Exercise description:
Write out the lines below word for word, leaving out the picture markers.

Data listing:
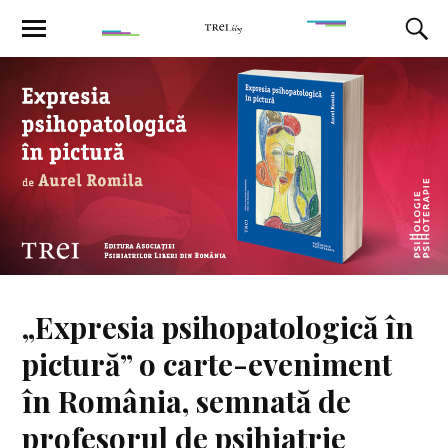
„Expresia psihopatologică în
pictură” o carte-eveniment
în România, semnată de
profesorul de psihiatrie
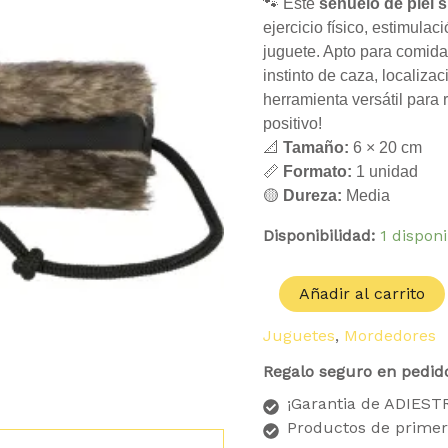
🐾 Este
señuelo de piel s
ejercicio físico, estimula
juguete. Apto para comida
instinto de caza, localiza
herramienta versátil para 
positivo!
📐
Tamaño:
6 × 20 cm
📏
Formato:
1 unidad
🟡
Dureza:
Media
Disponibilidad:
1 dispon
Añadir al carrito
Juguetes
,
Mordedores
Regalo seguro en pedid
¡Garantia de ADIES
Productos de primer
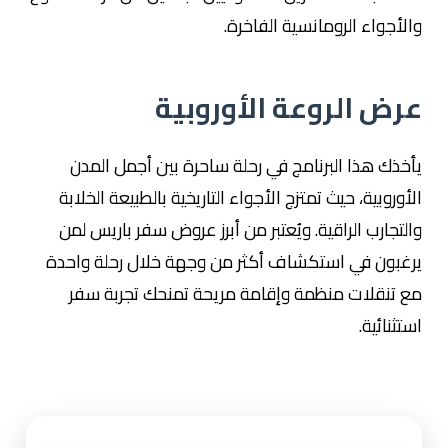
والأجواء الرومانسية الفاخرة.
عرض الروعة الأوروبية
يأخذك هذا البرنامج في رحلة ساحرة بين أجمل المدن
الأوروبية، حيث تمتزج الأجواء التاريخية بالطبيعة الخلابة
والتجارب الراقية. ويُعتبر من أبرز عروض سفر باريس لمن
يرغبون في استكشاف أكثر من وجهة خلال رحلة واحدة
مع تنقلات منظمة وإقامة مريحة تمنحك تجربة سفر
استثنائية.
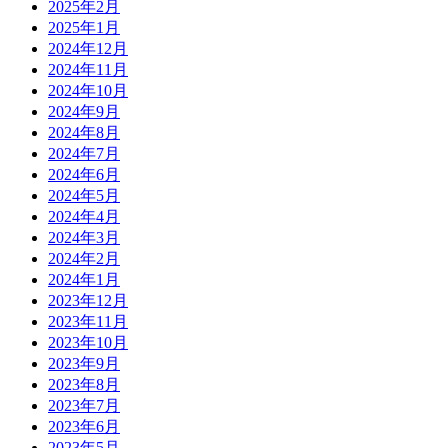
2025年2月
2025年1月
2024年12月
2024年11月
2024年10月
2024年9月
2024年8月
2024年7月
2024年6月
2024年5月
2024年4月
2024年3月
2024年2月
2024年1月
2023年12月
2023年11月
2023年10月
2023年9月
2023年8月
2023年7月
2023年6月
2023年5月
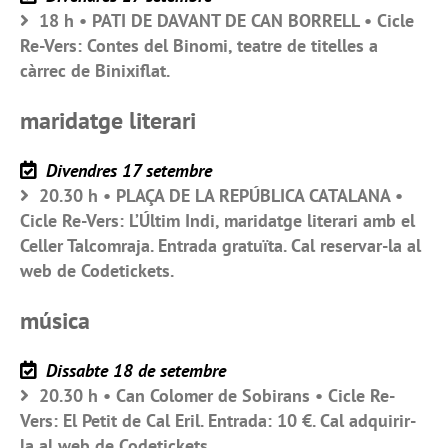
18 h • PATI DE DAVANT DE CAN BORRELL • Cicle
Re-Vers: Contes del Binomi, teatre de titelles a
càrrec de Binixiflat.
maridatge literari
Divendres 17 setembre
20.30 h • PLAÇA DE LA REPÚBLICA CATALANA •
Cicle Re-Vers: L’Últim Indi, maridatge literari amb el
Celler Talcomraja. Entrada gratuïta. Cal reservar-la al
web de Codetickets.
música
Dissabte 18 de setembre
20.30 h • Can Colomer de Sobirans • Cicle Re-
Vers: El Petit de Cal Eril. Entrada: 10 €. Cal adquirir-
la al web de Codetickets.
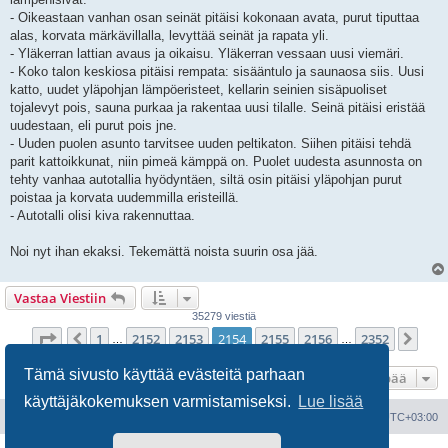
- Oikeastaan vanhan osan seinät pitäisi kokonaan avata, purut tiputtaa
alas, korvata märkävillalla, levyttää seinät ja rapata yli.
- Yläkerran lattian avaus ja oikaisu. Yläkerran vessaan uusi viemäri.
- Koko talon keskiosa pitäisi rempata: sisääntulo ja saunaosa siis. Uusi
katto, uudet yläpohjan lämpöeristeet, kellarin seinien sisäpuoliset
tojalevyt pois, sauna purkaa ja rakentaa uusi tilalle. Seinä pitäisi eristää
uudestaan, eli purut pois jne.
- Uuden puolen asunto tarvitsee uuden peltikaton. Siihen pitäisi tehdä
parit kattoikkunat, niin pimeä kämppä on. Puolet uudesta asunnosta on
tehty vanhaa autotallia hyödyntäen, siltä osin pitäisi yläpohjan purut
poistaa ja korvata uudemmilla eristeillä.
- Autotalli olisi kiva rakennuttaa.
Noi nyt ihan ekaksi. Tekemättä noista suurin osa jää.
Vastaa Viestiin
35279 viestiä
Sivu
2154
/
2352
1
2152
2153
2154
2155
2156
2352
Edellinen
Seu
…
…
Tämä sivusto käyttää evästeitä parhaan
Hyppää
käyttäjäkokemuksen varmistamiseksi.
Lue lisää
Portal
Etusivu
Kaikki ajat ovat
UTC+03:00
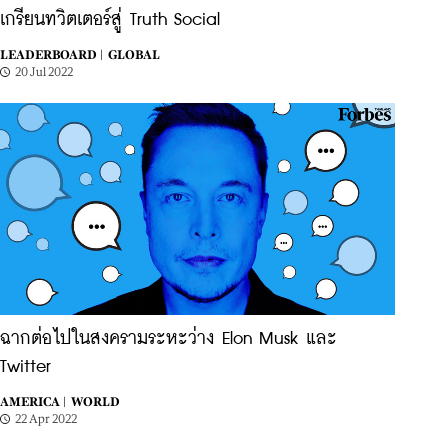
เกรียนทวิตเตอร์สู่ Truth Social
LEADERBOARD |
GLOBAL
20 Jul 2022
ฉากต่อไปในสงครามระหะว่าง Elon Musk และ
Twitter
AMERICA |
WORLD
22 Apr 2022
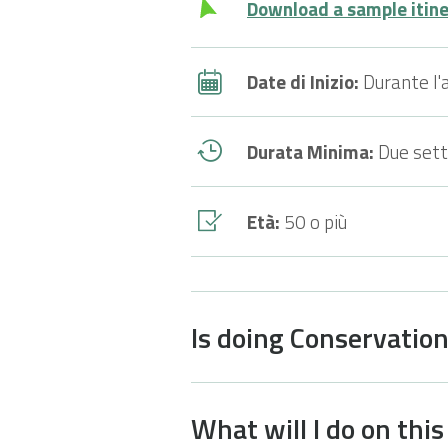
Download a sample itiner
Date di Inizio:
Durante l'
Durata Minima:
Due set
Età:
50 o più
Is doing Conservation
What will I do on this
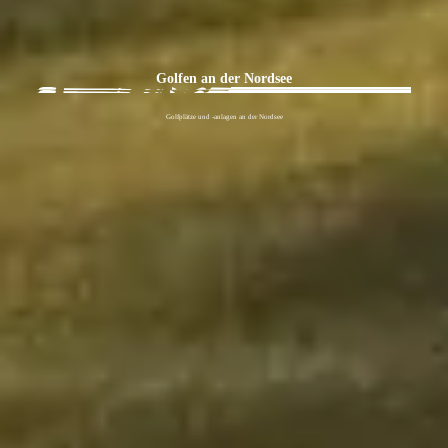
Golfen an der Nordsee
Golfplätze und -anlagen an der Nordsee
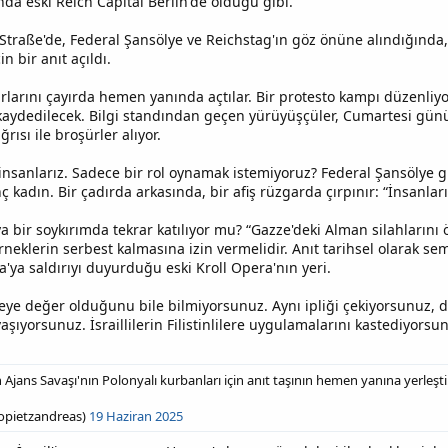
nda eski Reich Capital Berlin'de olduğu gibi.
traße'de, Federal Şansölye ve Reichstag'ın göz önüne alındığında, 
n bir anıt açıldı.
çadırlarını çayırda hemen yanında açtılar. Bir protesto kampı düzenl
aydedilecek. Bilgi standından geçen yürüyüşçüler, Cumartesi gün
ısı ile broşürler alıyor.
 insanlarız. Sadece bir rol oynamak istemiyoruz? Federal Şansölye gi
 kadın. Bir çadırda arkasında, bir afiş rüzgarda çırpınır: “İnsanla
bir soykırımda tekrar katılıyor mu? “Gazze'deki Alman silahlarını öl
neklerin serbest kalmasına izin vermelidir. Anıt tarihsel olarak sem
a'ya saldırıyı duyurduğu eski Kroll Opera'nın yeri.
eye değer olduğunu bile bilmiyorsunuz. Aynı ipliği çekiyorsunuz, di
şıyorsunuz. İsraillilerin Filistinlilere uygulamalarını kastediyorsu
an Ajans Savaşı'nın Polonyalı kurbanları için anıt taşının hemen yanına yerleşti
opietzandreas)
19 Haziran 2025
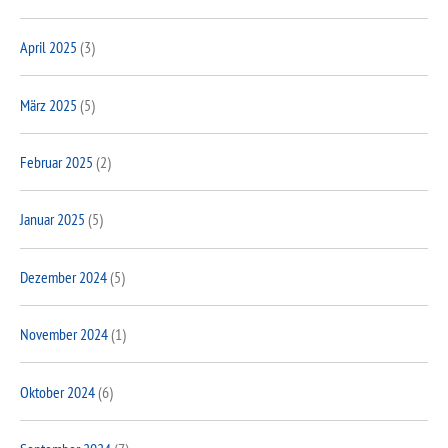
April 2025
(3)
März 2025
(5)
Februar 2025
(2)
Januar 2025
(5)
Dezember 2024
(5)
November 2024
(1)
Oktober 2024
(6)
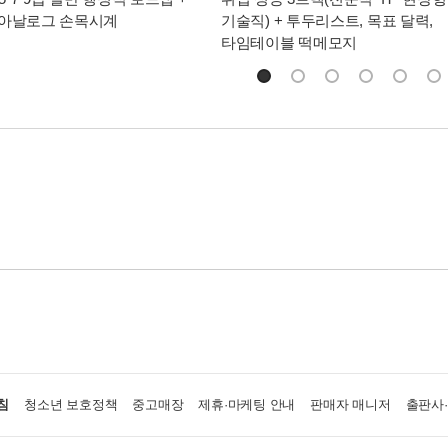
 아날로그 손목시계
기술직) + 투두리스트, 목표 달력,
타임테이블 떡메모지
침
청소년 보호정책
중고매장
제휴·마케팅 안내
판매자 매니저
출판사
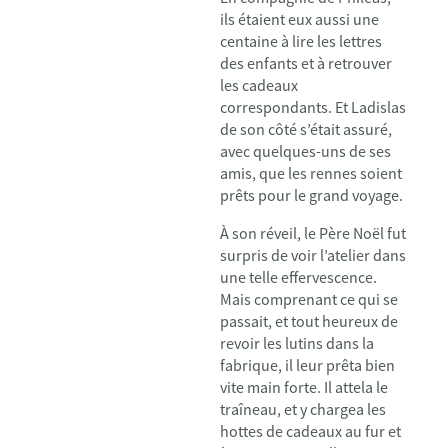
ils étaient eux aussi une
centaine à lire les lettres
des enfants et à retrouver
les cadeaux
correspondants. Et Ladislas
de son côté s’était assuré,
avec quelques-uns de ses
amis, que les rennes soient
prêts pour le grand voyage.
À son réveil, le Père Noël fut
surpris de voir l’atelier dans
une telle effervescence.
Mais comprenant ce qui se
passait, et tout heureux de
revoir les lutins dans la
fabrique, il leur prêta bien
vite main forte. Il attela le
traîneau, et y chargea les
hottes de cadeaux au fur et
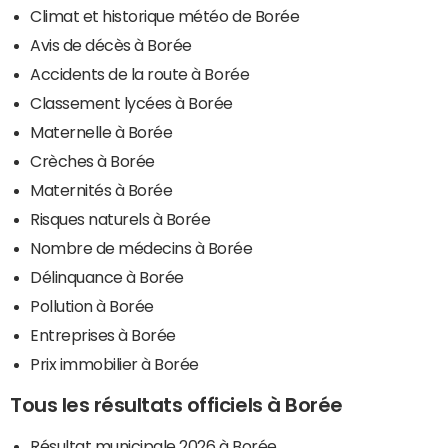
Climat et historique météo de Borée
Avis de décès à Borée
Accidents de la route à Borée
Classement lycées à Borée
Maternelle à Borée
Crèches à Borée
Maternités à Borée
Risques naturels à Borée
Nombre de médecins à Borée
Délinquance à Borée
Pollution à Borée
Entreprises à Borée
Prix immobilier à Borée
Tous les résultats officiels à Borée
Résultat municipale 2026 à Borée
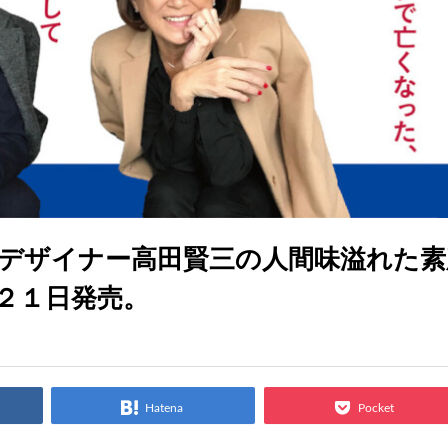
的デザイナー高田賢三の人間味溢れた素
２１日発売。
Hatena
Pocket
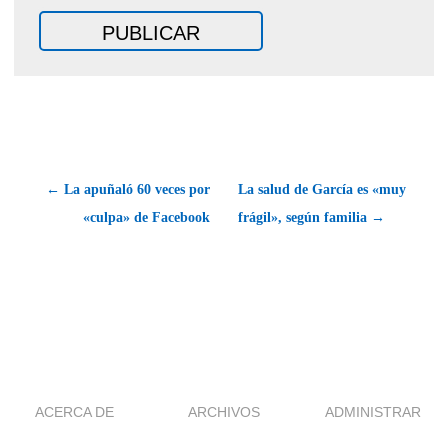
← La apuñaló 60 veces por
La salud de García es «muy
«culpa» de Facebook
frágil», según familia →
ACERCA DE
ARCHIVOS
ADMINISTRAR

Solved exercise:
„Expresia psihopatologică în
pictură” o carte-eveniment
în România, semnată de
profesorul de psihiatrie
🐾 Este
señuelo de piel s
ejercicio físico, estimula
juguete. Apto para comida
instinto de caza, localiza
herramienta versátil para 
positivo!
📐
Tamaño:
6 × 20 cm
📏
Formato:
1 unidad
🟡
Dureza:
Media
Disponibilidad:
1 dispon
Añadir al carrito
Juguetes
,
Mordedores
Regalo seguro en pedid
¡Garantia de ADIES
Productos de primer
والأجواء الرومانسية الفاخرة.
عرض الروعة الأوروبية
يأخذك هذا البرنامج في رحلة ساحرة بين أجمل المدن
الأوروبية، حيث تمتزج الأجواء التاريخية بالطبيعة الخلابة
والتجارب الراقية. ويُعتبر من أبرز عروض سفر باريس لمن
يرغبون في استكشاف أكثر من وجهة خلال رحلة واحدة
مع تنقلات منظمة وإقامة مريحة تمنحك تجربة سفر
استثنائية.
2025年2月
2025年1月
2024年12月
2024年11月
2024年10月
2024年9月
2024年8月
2024年7月
2024年6月
2024年5月
2024年4月
2024年3月
2024年2月
2024年1月
2023年12月
2023年11月
2023年10月
2023年9月
2023年8月
2023年7月
2023年6月
2023年5月
18 h • PATI DE DAVANT DE CAN BORRELL • Cicle
Re-Vers: Contes del Binomi, teatre de titelles a
càrrec de Binixiflat.
maridatge literari
Divendres 17 setembre
20.30 h • PLAÇA DE LA REPÚBLICA CATALANA •
Cicle Re-Vers: L’Últim Indi, maridatge literari amb el
Celler Talcomraja. Entrada gratuïta. Cal reservar-la al
web de Codetickets.
música
Dissabte 18 de setembre
20.30 h • Can Colomer de Sobirans • Cicle Re-
Vers: El Petit de Cal Eril. Entrada: 10 €. Cal adquirir-
la al web de Codetickets.
- Oikeastaan vanhan osan seinät pitäisi kokonaan avata, purut tiputtaa
alas, korvata märkävillalla, levyttää seinät ja rapata yli.
- Yläkerran lattian avaus ja oikaisu. Yläkerran vessaan uusi viemäri.
- Koko talon keskiosa pitäisi rempata: sisääntulo ja saunaosa siis. Uusi
katto, uudet yläpohjan lämpöeristeet, kellarin seinien sisäpuoliset
tojalevyt pois, sauna purkaa ja rakentaa uusi tilalle. Seinä pitäisi eristää
uudestaan, eli purut pois jne.
- Uuden puolen asunto tarvitsee uuden peltikaton. Siihen pitäisi tehdä
parit kattoikkunat, niin pimeä kämppä on. Puolet uudesta asunnosta on
tehty vanhaa autotallia hyödyntäen, siltä osin pitäisi yläpohjan purut
poistaa ja korvata uudemmilla eristeillä.
- Autotalli olisi kiva rakennuttaa.
Noi nyt ihan ekaksi. Tekemättä noista suurin osa jää.
Vastaa Viestiin
35279 viestiä
Sivu
2154
/
2352
1
2152
2153
2154
2155
2156
2352
Edellinen
Seu
…
…
Tämä sivusto käyttää evästeitä parhaan
Hyppää
käyttäjäkokemuksen varmistamiseksi.
Lue lisää
Portal
Etusivu
Kaikki ajat ovat
UTC+03:00
เกรียนทวิตเตอร์สู่ Truth Social
LEADERBOARD |
GLOBAL
20 Jul 2022
ฉากต่อไปในสงครามระหะว่าง Elon Musk และ
Twitter
AMERICA |
WORLD
22 Apr 2022
Download a sample itiner
Date di Inizio:
Durante l'
Durata Minima:
Due set
Età:
50 o più
Is doing Conservation
What will I do on this
Golfen an der Nordsee
Golfplätze und -anlagen an der Nordsee
nda eski Reich Capital Berlin'de olduğu gibi.
traße'de, Federal Şansölye ve Reichstag'ın göz önüne alındığında, 
n bir anıt açıldı.
çadırlarını çayırda hemen yanında açtılar. Bir protesto kampı düzenl
aydedilecek. Bilgi standından geçen yürüyüşçüler, Cumartesi gün
ısı ile broşürler alıyor.
 insanlarız. Sadece bir rol oynamak istemiyoruz? Federal Şansölye gi
 kadın. Bir çadırda arkasında, bir afiş rüzgarda çırpınır: “İnsanla
bir soykırımda tekrar katılıyor mu? “Gazze'deki Alman silahlarını öl
neklerin serbest kalmasına izin vermelidir. Anıt tarihsel olarak sem
a'ya saldırıyı duyurduğu eski Kroll Opera'nın yeri.
eye değer olduğunu bile bilmiyorsunuz. Aynı ipliği çekiyorsunuz, di
şıyorsunuz. İsraillilerin Filistinlilere uygulamalarını kastediyorsu
an Ajans Savaşı'nın Polonyalı kurbanları için anıt taşının hemen yanına yerleşti
opietzandreas)
19 Haziran 2025
April 2025
(3)
März 2025
(5)
Februar 2025
(2)
Januar 2025
(5)
Dezember 2024
(5)
November 2024
(1)
Oktober 2024
(6)
 아날로그 손목시계
기술직) + 투두리스트, 목표 달력,
타임테이블 떡메모지
침
청소년 보호정책
중고매장
제휴·마케팅 안내
판매자 매니저
출판사
ils étaient eux aussi une
centaine à lire les lettres
des enfants et à retrouver
les cadeaux
correspondants. Et Ladislas
de son côté s’était assuré,
avec quelques-uns de ses
amis, que les rennes soient
prêts pour le grand voyage.
À son réveil, le Père Noël fut
surpris de voir l’atelier dans
une telle effervescence.
Mais comprenant ce qui se
passait, et tout heureux de
revoir les lutins dans la
fabrique, il leur prêta bien
vite main forte. Il attela le
traîneau, et y chargea les
hottes de cadeaux au fur et
Climat et historique météo de Borée
Avis de décès à Borée
Accidents de la route à Borée
Classement lycées à Borée
Maternelle à Borée
Crèches à Borée
Maternités à Borée
Risques naturels à Borée
Nombre de médecins à Borée
Délinquance à Borée
Pollution à Borée
Entreprises à Borée
Prix immobilier à Borée
Tous les résultats officiels à Borée
Résultat municipale 2026 à Borée
的デザイナー高田賢三の人間味溢れた素
２１日発売。
Hatena
Pocket
← La apuñaló 60 veces por
La salud de García es «muy
«culpa» de Facebook
frágil», según familia →
ACERCA DE
ARCHIVOS
ADMINISTRAR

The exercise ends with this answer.